French form of Maximus, meaning 'the greatest' in Latin.
Maxime is the French form of the ancient Latin name Maximus, from "maximus" — the superlative of "magnus," meaning greatest or largest. The Romans used Maximus as both a cognomen and a title; Quintus Fabius Maximus Verrucosus, the Roman dictator who exhausted Hannibal's forces through strategic patience rather than pitched battle, earned the epithet "Cunctator" (the Delayer) and became a byword for strategic wisdom. The name spread through the Roman world and into the Christian calendar through multiple saints named Maximus, including Maximus the Confessor, the seventh-century Byzantine theologian.
In French-speaking cultures — France, Belgium, Switzerland, and particularly Quebec — Maxime is a standard masculine given name with centuries of use. It was consistently popular in France through the 1980s and 1990s and remains familiar without being dated. The feminine form, Maxime or Maxime (shared spelling in French), also exists, making it one of those French names that sits gently across the gender divide depending on regional convention.

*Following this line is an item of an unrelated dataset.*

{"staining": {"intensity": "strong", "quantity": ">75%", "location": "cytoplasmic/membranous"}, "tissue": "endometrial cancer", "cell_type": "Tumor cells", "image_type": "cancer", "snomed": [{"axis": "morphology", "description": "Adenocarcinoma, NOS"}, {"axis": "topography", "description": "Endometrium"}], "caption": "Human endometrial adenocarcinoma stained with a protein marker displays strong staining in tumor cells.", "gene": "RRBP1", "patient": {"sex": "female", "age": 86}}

For English-speaking families, Maxime offers an elegant alternative to Max or Maximilian — it carries the superlative meaning of its root while wearing it lightly, with a softer French ending that distinguishes it from its more muscular Latin ancestor. It imports a distinct Francophone elegance: the kind of name that sounds equally at home in Paris and Montreal, on a philosophical treatise and a wine label. The two-syllable flow (mak-SEEM) is immediately graspable and effortlessly sophisticated.